There is no question that Easter Day in 1963 fell on Sunday, April 14. My Catholic
New Marian Missal printed in 1952, and my Episcopalian
Book of Common Prayer printed in 1953 both confirm April 14 as the correct date for that year. Plus, there are extant
photos and
video of President JFK and his family celebrating what would be his last Easter on that date.
Easter Day may seem unpredictable, but calculating its date is really no secret. Easter is a full moon holiday, and the Church uses a repeating series of 19 dates to approximate the full moon, the Sunday after which is Easter. In 1963, the full moon date was Monday, April 8—hence Sunday, April 14 was Easter.
Here's how I make sense of the seven-day discrepancy from the info on the Doe Network:
I think Sunday, April 7 is when the
neighbor last saw Jane Clement. Then "a week later [i.e, Easter Week, April 14-20], a worried neighbor [said] she hadn't seen Clement in days." The police began to investigate shortly thereafter. When they questioned the husband, he said he had seen her just the other day—Easter Monday, April 15—when she asked him to watch the children.

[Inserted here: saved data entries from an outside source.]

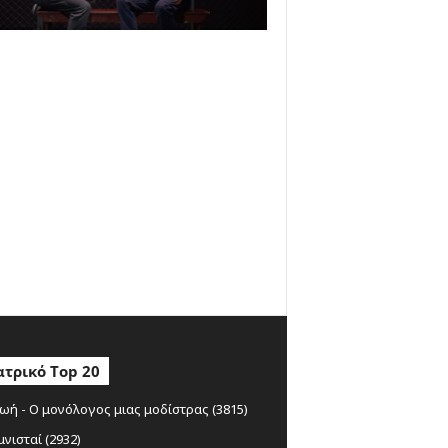
τρικό Top 20
ωή - Ο μονόλογος μιας μοδίστρας (3815)
μνισταί (2932)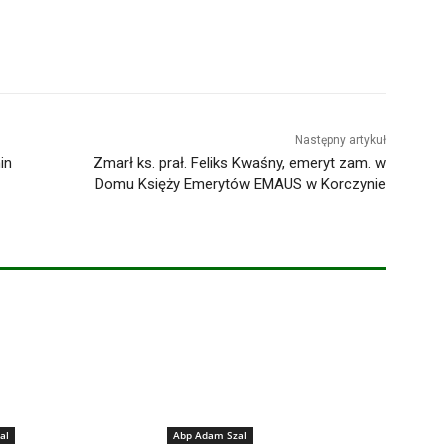
Następny artykuł
in
Zmarł ks. prał. Feliks Kwaśny, emeryt zam. w
Domu Księży Emerytów EMAUS w Korczynie
al
Abp Adam Szal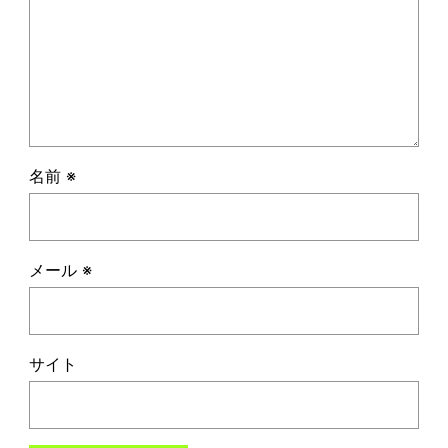
名前
※
メール
※
サイト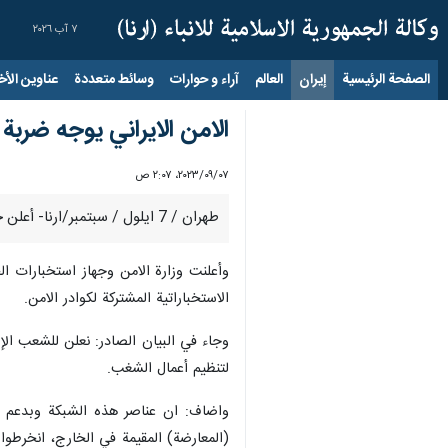
٧ آب ٢٠٢٦
الصفحة الرئيسية
إيران
العالم
آراء و حوارات
وسائط متعددة
عناوين الأخب
الامن الايراني يوجه ضربة
٠٧‏/٠٩‏/٢٠٢٣، ٢:٠٧ ص
طهران / 7 ايلول / سبتمبر/ارنا- أعلن جهاز استخبارات الحرس الثوري ووزارة الامن في بيان مشترك عن توجيه ضربة قوية لشبكة تنظيم اعمال الشغب في البلاد.
وأعلنت وزارة الامن وجهاز استخبارات ا
الاستخباراتية المشتركة لكوادر الامن.
وجاء في البيان الصادر: نعلن للشعب الإ
لتنظيم أعمال الشغب.
واضاف: ان عناصر هذه الشبكة وبدعم ما
(المعارضة) المقيمة في الخارج، انخرط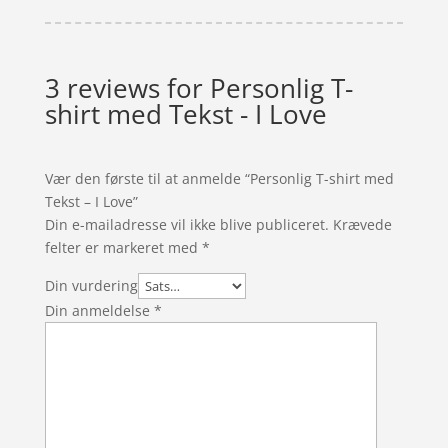
3 reviews for
Personlig T-
shirt med Tekst - I Love
Vær den første til at anmelde “Personlig T-shirt med
Tekst – I Love”
Din e-mailadresse vil ikke blive publiceret.
Krævede
felter er markeret med
*
Din vurdering
Din anmeldelse
*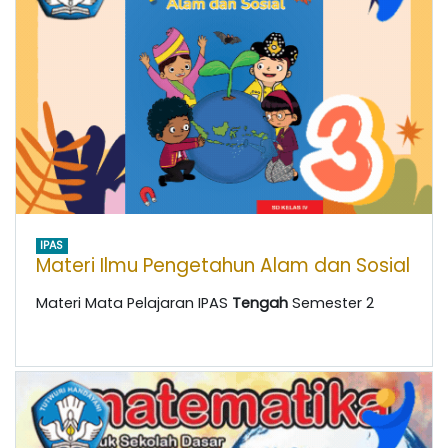
IPAS
Materi Ilmu Pengetahun Alam dan Sosial
Materi Mata Pelajaran IPAS
Tengah
Semester 2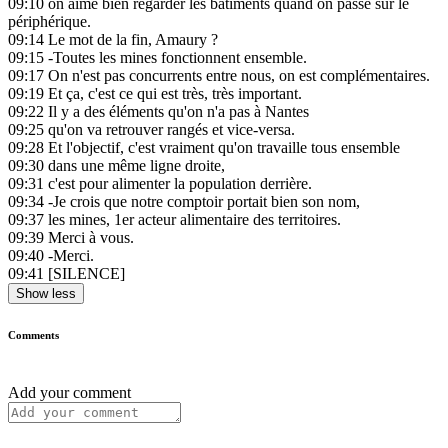
09:10
on aime bien regarder les bâtiments quand on passe sur le
périphérique.
09:14
Le mot de la fin, Amaury ?
09:15
-Toutes les mines fonctionnent ensemble.
09:17
On n'est pas concurrents entre nous, on est complémentaires.
09:19
Et ça, c'est ce qui est très, très important.
09:22
Il y a des éléments qu'on n'a pas à Nantes
09:25
qu'on va retrouver rangés et vice-versa.
09:28
Et l'objectif, c'est vraiment qu'on travaille tous ensemble
09:30
dans une même ligne droite,
09:31
c'est pour alimenter la population derrière.
09:34
-Je crois que notre comptoir portait bien son nom,
09:37
les mines, 1er acteur alimentaire des territoires.
09:39
Merci à vous.
09:40
-Merci.
09:41
[SILENCE]
Show less
Comments
Add your comment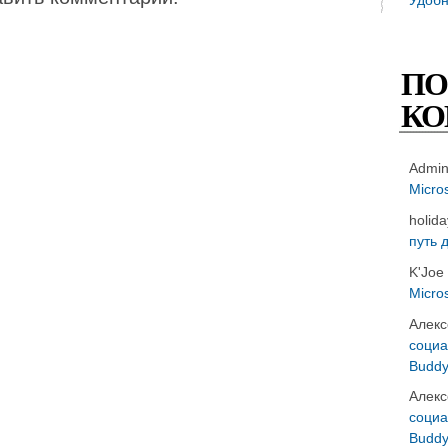
ПО
КО
Admi
Micro
holid
путь 
K'Joe
Micro
Алекс
социа
Buddy
Алекс
социа
Buddy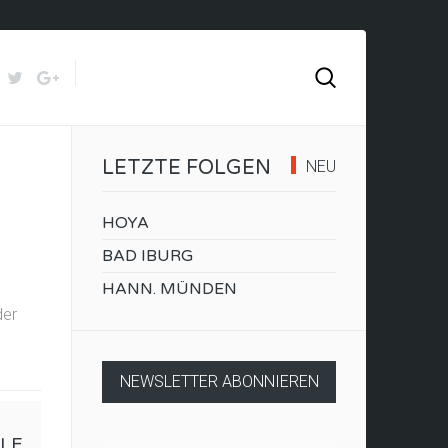
LETZTE FOLGEN
NEU
HOYA
BAD IBURG
HANN. MÜNDEN
der
NEWSLETTER ABONNIEREN
ELE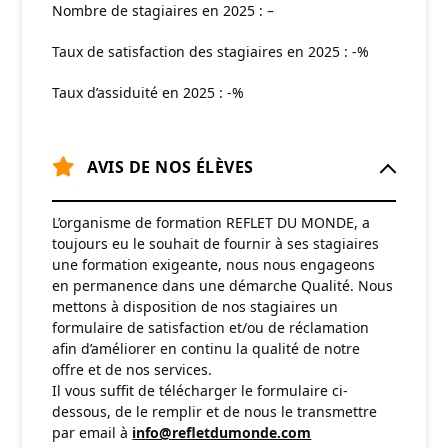
Nombre de stagiaires en 2025 : –
Taux de satisfaction des stagiaires en 2025 : -%
Taux d’assiduité en 2025 : -%
AVIS DE NOS ÉLÈVES
L’organisme de formation REFLET DU MONDE, a
toujours eu le souhait de fournir à ses stagiaires
une formation exigeante, nous nous engageons
en permanence dans une démarche Qualité. Nous
mettons à disposition de nos stagiaires un
formulaire de satisfaction et/ou de réclamation
afin d’améliorer en continu la qualité de notre
offre et de nos services.
Il vous suffit de télécharger le formulaire ci-
dessous, de le remplir et de nous le transmettre
par email à
info@refletdumonde.com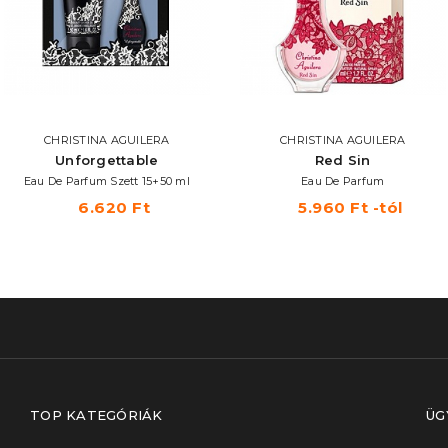
CHRISTINA AGUILERA
CHRISTINA AGUILERA
Unforgettable
Red Sin
Eau De Parfum Szett 15+50 ml
Eau De Parfum
6.620 Ft
5.960 Ft -tól
TOP KATEGÓRIÁK
ÜG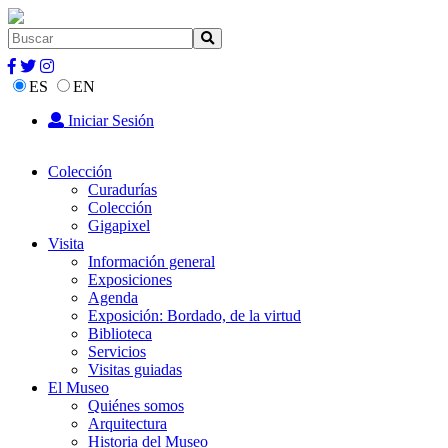
ES
EN
Iniciar Sesión
Colección
Curadurías
Colección
Gigapixel
Visita
Información general
Exposiciones
Agenda
Exposición: Bordado, de la virtud
Biblioteca
Servicios
Visitas guiadas
El Museo
Quiénes somos
Arquitectura
Historia del Museo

Maybe because the police suspected the husband, they list April 7th as date of last contact since this comes from an independent and impartial source. I think the newspapers simply confused the two accounts, and produced the erroneous "Easter Monday, April 8th."

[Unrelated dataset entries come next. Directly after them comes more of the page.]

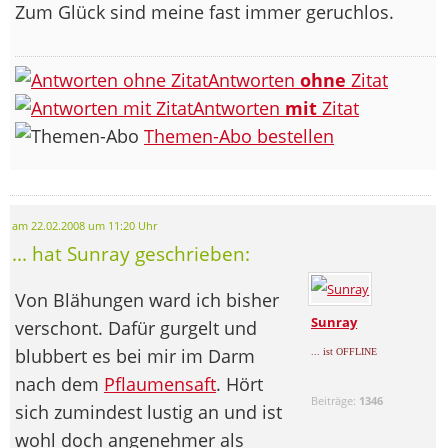
Zum Glück sind meine fast immer geruchlos.
Antworten
ohne
Zitat
Antworten
mit
Zitat
Themen-Abo bestellen
am 22.02.2008 um 11:20 Uhr
... hat Sunray geschrieben:
Von Blähungen ward ich bisher
Sunray
verschont. Dafür gurgelt und
blubbert es bei mir im Darm
... ist OFFLINE
nach dem
Pflaumensaft
. Hört
Beiträge:
1346
sich zumindest lustig an und ist
wohl doch angenehmer als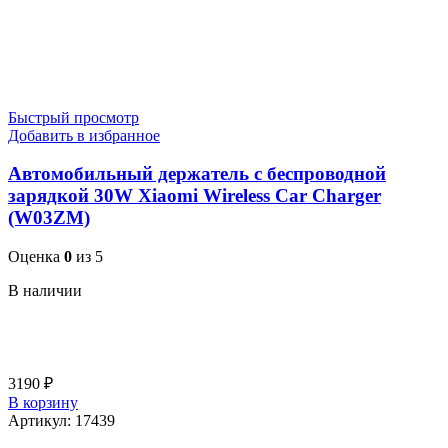
Быстрый просмотр
Добавить в избранное
Автомобильный держатель с беспроводной
зарядкой 30W Xiaomi Wireless Car Charger
(W03ZM)
Оценка
0
из 5
В наличии
3190
₽
В корзину
Артикул:
17439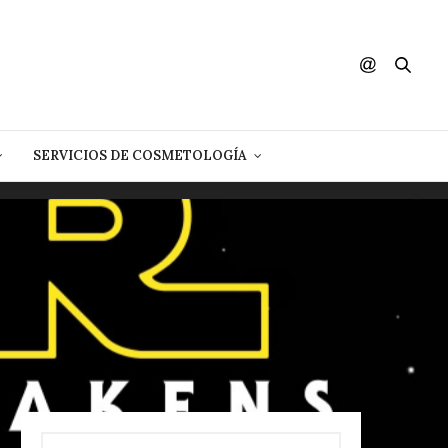
SERVICIOS DE COSMETOLOGÍA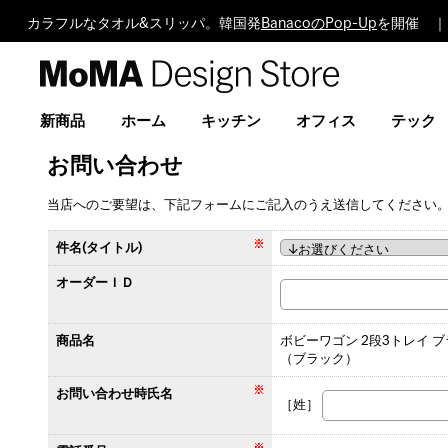
カラフルなタオル&スリッパ。韓国発
BanacoのPop-Up
を開催 ｜
MoMA
Design
Store
新商品
ホーム
キッチン
オフィス
テック
お問い合わせ
当店へのご要望は、下記フォームにご記入のうえ送信してください
件名(タイトル)
オーダーＩＤ
商品名
ボビーワゴン 2段3トレイ 
（ブラック）
お問い合わせ時氏名
［姓］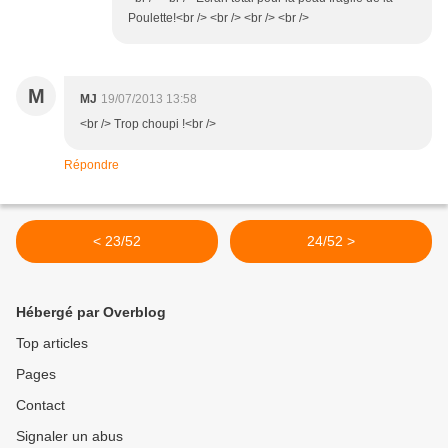
Poulette!<br /> <br /> <br /> <br />
M
MJ
19/07/2013 13:58
<br /> Trop choupi !<br />
Répondre
< 23/52
24/52 >
Hébergé par Overblog
Top articles
Pages
Contact
Signaler un abus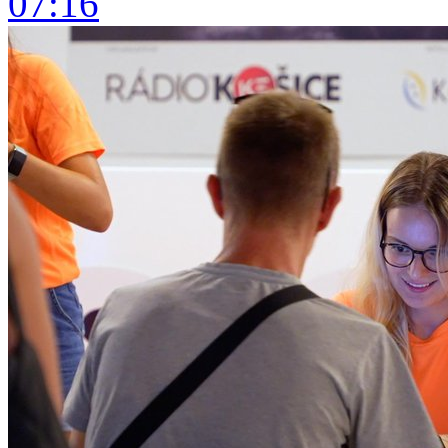
07:16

Note that the details about Jane's call to her husband and the Easter dress come only from him, so they can't be independently verified, especially since the dress conveniently disappeared. Maybe there was no Easter dress, and he contrived that detail to add weight to his own story and play down the neighbor's concerns that Jane hadn't been seen in a week, that is, from April 7th.

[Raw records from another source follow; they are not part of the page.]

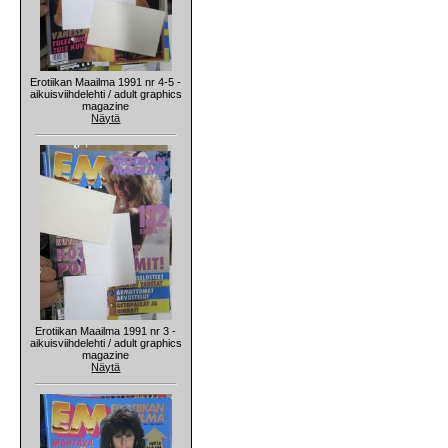
Erotiikan Maailma 1991 nr 4-5 -
aikuisviihdelehti / adult graphics
magazine
Näytä
Erotiikan Maailma 1991 nr 3 -
aikuisviihdelehti / adult graphics
magazine
Näytä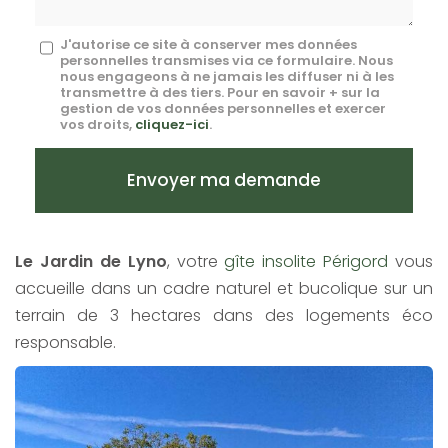
Message
J'autorise ce site à conserver mes données
personnelles transmises via ce formulaire. Nous
:
nous engageons à ne jamais les diffuser ni à les
transmettre à des tiers. Pour en savoir + sur la
*
gestion de vos données personnelles et exercer
vos droits,
cliquez-ici
.
Acceptation
RGPD
Envoyer ma demande
*
Le Jardin de Lyno
, votre
gîte insolite Périgord
vous
accueille dans un cadre naturel et bucolique sur un
terrain de 3 hectares dans des logements éco
responsable.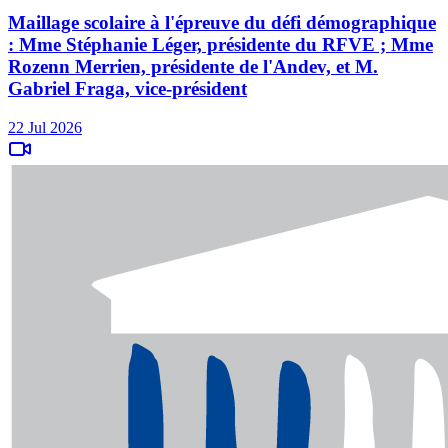
Maillage scolaire à l'épreuve du défi démographique
: Mme Stéphanie Léger, présidente du RFVE ; Mme
Rozenn Merrien, présidente de l'Andev, et M.
Gabriel Fraga, vice-président
22 Jul 2026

I think another clue comes from the washed but mildewed clothes which Jane's brother found when he broke into her house. If the neighbor called the brother "one week later," and this refers to Easter Week, April 14-20, then this backs up the neighbor's story because one week is enough time for mildew to form. I doubt a worried brother would've waited a week
after the call to go to the house, so the clothes were left unattended from around April 7.
How young were the children? If they were old enough, surely they'd remember spending a whole week with their dad and not their mom. Then again, if they were young enough and not as aware of time, he could've simply convinced them that he had picked them up on Easter Monday, April 15th when in reality it had been one week prior.
ETA: I found a Reddit thread that describes the children as "babies." I know Reddit isn't the most reliable source, but given that Jane went missing at 22, it makes sense.